Putting the right information in the hands of refugees and service providers in India during COVID-19

Date: Tuesday, August 17, 2021

Author(s): Zoya Khanday

India’s vaccine drive has barely reached its significant population of displaced people, despite government initiatives. UN Women and UNHCR partnered up to conduct online dialogues with health experts, refugee communities and service providers to dispel myths, provide health information and how to access support.

Two online “Ask the Health Expert” sessions were held last month, to address the concerns of refugee communities, local service providers and community leaders on how to access vaccines, health information and other services to help face the COVID-19 pandemic.

The dialogues were organized by UN Women and UNHCR, the Refugee agency of the United Nations, as part of the Multi-Partner Trust Fund Programme on Protection of Women and Girls from Sexual and Gender Based Violence in times of COVID-19 in India.

India hosts more than 200,000 refugees at this time. The pandemic has brought unprecedented losses and increased risks to its refugee, migrant and displaced populations.

Although the on-going vaccination drive includes refugees and asylum-seekers, only 6,561 have been vaccinated as of June 2021, according to UNHCR. As majority of refugees are employed in the informal sector, they have also been hit hard by job losses, but lack access to financial aid through government schemes.

While the government has implemented many measures to respond to the pandemic, refugees and displaced people, including refugee women and girls, have been unable to access essential services and commodities, or benefit from government assistance programmes.
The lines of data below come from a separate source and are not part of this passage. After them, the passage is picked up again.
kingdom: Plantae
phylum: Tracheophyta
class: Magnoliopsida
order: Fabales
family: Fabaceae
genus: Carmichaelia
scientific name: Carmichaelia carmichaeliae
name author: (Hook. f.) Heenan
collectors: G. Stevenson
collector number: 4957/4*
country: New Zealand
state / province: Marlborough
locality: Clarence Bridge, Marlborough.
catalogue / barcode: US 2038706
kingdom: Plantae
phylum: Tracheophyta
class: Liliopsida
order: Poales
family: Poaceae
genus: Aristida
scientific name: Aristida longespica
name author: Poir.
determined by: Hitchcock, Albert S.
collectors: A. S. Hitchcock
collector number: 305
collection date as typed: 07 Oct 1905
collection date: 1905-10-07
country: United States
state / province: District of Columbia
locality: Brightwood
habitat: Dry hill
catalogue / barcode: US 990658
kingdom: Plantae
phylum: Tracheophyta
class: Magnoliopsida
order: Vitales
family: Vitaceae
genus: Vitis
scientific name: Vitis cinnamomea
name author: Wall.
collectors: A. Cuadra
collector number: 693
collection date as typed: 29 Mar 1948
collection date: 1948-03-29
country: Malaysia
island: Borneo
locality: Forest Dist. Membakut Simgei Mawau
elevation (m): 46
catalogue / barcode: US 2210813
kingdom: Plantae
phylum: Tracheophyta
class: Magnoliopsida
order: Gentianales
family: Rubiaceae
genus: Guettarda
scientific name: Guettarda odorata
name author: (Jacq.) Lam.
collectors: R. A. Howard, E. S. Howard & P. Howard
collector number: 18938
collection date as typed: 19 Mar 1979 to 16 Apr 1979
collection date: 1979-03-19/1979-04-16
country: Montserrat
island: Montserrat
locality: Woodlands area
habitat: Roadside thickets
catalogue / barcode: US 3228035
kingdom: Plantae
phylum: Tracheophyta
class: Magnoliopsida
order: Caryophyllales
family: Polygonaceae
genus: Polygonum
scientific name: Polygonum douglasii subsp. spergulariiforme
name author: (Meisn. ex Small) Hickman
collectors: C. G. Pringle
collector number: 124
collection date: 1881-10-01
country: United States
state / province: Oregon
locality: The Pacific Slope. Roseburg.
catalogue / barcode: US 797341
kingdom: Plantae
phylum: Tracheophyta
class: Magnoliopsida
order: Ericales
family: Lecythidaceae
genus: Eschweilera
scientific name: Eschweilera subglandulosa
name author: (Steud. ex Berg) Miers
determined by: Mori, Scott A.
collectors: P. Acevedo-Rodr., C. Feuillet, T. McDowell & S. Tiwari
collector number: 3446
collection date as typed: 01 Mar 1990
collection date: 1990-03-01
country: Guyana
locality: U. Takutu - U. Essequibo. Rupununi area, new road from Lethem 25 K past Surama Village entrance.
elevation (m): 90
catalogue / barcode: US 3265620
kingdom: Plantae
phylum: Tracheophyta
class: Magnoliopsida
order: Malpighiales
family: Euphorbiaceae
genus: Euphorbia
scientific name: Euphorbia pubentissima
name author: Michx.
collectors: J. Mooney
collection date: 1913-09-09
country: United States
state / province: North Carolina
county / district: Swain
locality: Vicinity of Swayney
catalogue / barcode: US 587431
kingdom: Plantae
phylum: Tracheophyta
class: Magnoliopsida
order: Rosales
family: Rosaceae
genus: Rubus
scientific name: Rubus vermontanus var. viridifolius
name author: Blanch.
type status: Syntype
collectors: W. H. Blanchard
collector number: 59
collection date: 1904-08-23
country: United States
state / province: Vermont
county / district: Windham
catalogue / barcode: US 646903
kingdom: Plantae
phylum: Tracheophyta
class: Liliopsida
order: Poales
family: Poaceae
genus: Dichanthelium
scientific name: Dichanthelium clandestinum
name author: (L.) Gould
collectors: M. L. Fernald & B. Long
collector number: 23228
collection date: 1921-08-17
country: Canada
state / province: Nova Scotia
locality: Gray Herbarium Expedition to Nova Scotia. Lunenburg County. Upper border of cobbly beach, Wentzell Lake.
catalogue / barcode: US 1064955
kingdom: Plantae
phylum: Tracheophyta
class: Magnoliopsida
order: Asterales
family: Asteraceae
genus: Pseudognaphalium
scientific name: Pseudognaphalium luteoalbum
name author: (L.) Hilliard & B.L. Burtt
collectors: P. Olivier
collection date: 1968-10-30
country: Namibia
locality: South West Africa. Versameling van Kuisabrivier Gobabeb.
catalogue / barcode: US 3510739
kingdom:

There is often lack of clarity and information, even among public officials and service providers, about their legal status, documentation requirement and entitlements.

Held virtually on 17 and 27 July, the three-hour-long sessions featured UN Women’s in-house medical experts, Dr Bhavya Pundir and Meblin Rositta, who provided health information, advice on COVID-19 management, vaccination and prevention methods, and answered questions from the participants, who included 160 people from the Rohingya and other refugee communities.

“During the last two lockdowns, there has been a significant rise in unemployment within the community,” shared a female refugee health volunteer from Jaipur, India.

“All men have lost their jobs and are sitting at home, which ultimately makes it difficult for us to manage our regular household activities. This created both physical and mental distress for women in the community,” she said. “The session helped us understand clearly, in our language, a lot of important information. We will pass on these valuable messages to other members of the community.”

During another segment of the session, UNHCR highlighted the need for and value of a gender-responsive response during the pandemic. This includes making sure women and girls do not lose access to the resources and services that help safeguard them against abuse. 

“Not only has the burden of care fallen on refugee women and girls as first responders in their communities, the pandemic has also led to an increase in violence against refugee women and girls. UNHCR and partners are organizing individual/group sessions by phone, WhatsApp, and other platforms,” said Swati Varma, Senior Protection Assistant, from UNHCR.

The UN Women-UNHCR sessions also addressed information and awareness needs regarding sexual and reproductive health services and how and where to access support when refugee women and girls experience violence. “During the pandemic, violence against women has spiked across India, including among refugee and displaced women,” explained Vishishta Sam, Programme Coordinator with UN Women India. “While shelters and services for survivors have remained open even during lockdowns as essential services, refugee communities lack access and information to existing support systems.”

Under the Multi-Partner Trust Fund, UN Women is working to improve all women’s and girls’ access to gender-sensitive justice mechanisms and gender-responsive and age-appropriate services for survivors. The programme also supports livelihood training programmes so that women can earn a decent income and negotiate violence-free relationships.

With lively discussions, the sessions dispelled myths and misinformation that drive vaccine hesitancy, especially among women and girls, and provided up-to-date information on latest guidelines and support available through the government for refugees and asylum-seekers.

Frequently asked questions addressed by the health experts

What documents do refugee and asylum seekers need to register for the vaccine?

Official identification is usually required to register for vaccination in India. But the Ministry of Health and Family Welfare on 6 May lifted this obligation for COVID-19 vaccinations, stating that they may not be denied to those without identification documents. UNHCR and its partners are assisting with enrolling refugees and asylum seekers in the vaccination programme, along with Indians who are lacking identification documents.

How are refugees being supported on issues related to mental health?

UNHCR and partners are working to increase services and support for psychosocial and mental health issues. In the absence of in-person meetings because of COVID restrictions, they are organizing individual and group sessions by phone, WhatsApp, and other platforms, and ensuring access to medication for those with severe mental health issues.